Il Tribunale rigettava l’opposizione, ritenendo che il precedente contenzioso riguardasse un diverso periodo temporale. La Corte d’appello, nel confermare la decisione di primo grado, riteneva infondato il motivo relativo alla duplicazione della domanda. Avverso tale sentenza, l’azienda sanitaria proponeva ricorso in Cassazione.
La Motivazione della Corte
La Corte, nell’accogliere il primo motivo di ricorso, ha posto a confronto gli atti introduttivi dei due giudizi, rilevando come la domanda proposta nel precedente ricorso del 2019 avesse ad oggetto la condanna dell’azienda sanitaria al pagamento delle indennità ex artt. 28 e 29 dell’ADR 2007 “sia per il passato a far data dall’adozione dell’ADR 2007, nonché per il futuro ove dovessero continuare le detrazioni”, richiesta che includeva anche il periodo oggetto del successivo giudizio monitorio.
La Suprema Corte ha quindi affermato che la domanda originaria, essendo certa di pagamento di quanto non corrisposto, aveva già riguardato le medesime voci indennitarie per il periodo 2016-2018 oggetto del ricorso per decreto ingiuntivo. Di tale richiesta la Cassazione ha dato atto nella sentenza n. 6500/2026, intervenuta nel giudizio del 2019, nella quale si precisa che la domanda aveva riguardato proprio le voci indennitarie di cui si discuteva anche nel presente giudizio.

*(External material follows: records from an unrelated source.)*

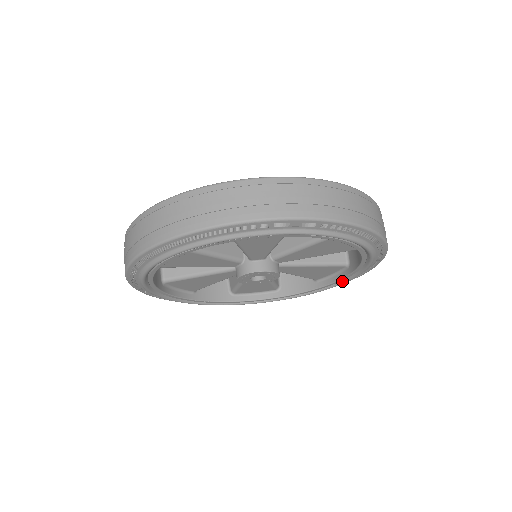
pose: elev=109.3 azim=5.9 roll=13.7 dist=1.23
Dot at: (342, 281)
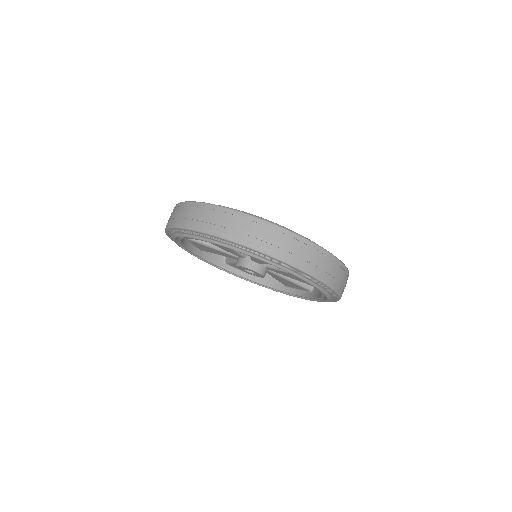
Dot at: (302, 297)
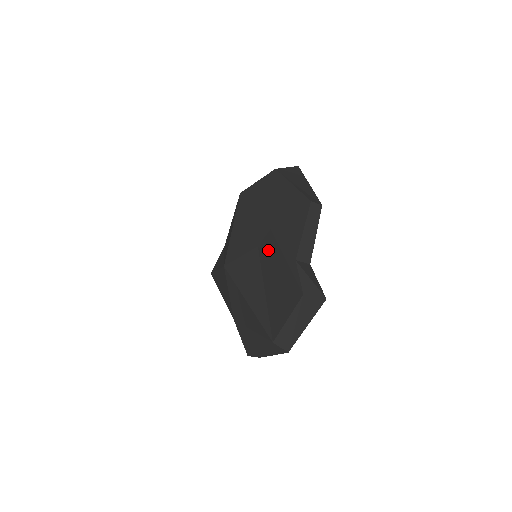
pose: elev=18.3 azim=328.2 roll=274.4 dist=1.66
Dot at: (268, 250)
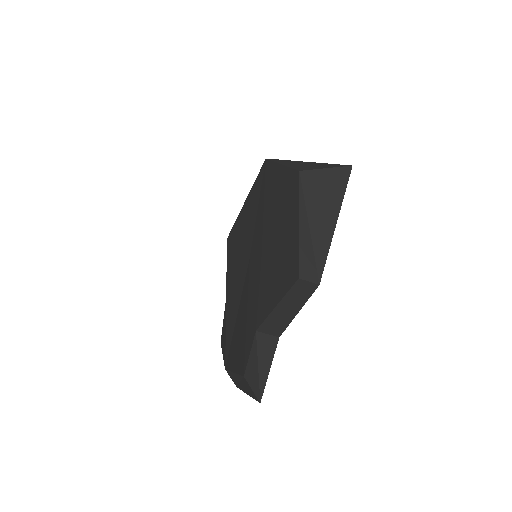
Dot at: (251, 278)
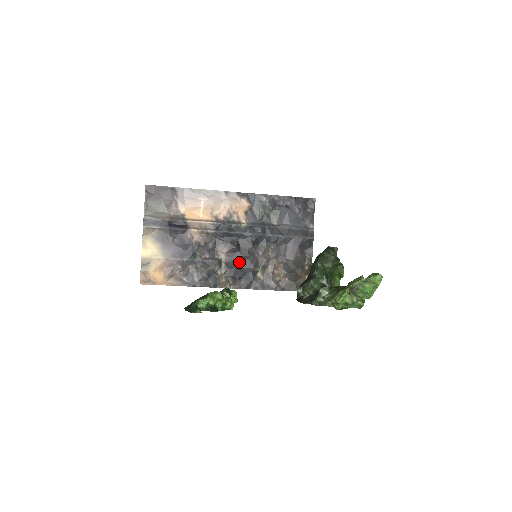
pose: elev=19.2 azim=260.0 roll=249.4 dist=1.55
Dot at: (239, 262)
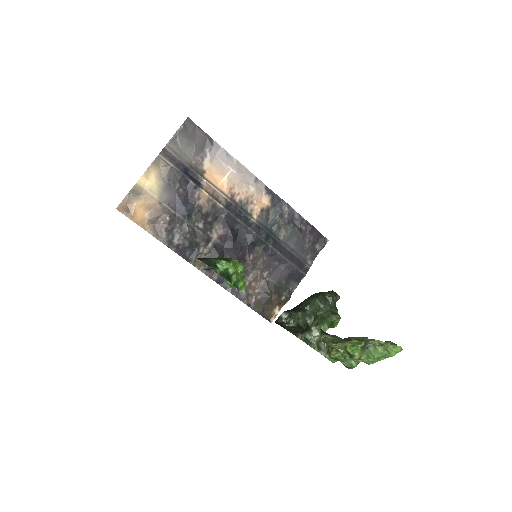
Dot at: (226, 252)
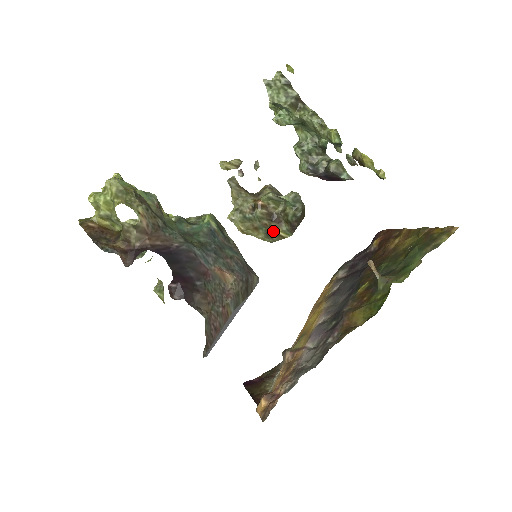
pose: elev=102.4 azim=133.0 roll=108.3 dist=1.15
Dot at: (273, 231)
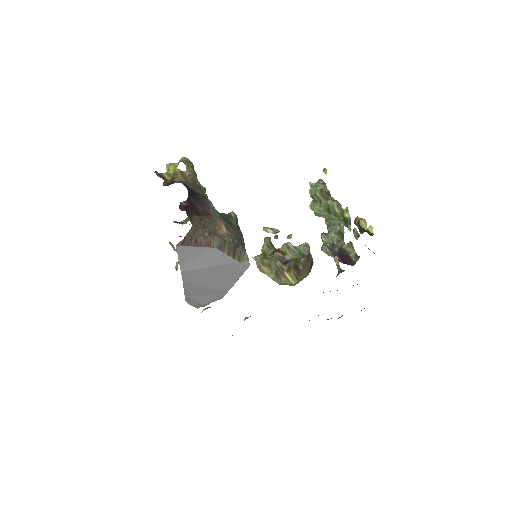
Dot at: (283, 272)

La Corte ha quindi rilevato l’esistenza del giudicato esterno formatosi con la predetta sentenza, rilevabile d’ufficio in ogni stato e grado del processo, anche nell’ipotesi in cui il giudicato si sia formato successivamente alla pronuncia della sentenza impugnata. Tale rilievo, mirando ad evitare la formazione di giudicati contrastanti, risponde al principio del ne bis in idem e corrisponde ad un preciso interesse pubblico sotteso alla funzione primaria del processo.
Il secondo e il terzo motivo di ricorso, concernenti rispettivamente la polizza assicurativa kasko e la prova dei presupposti per l’indennità di assistenza pediatrica, sono stati dichiarati assorbiti dalla fondatezza del primo motivo.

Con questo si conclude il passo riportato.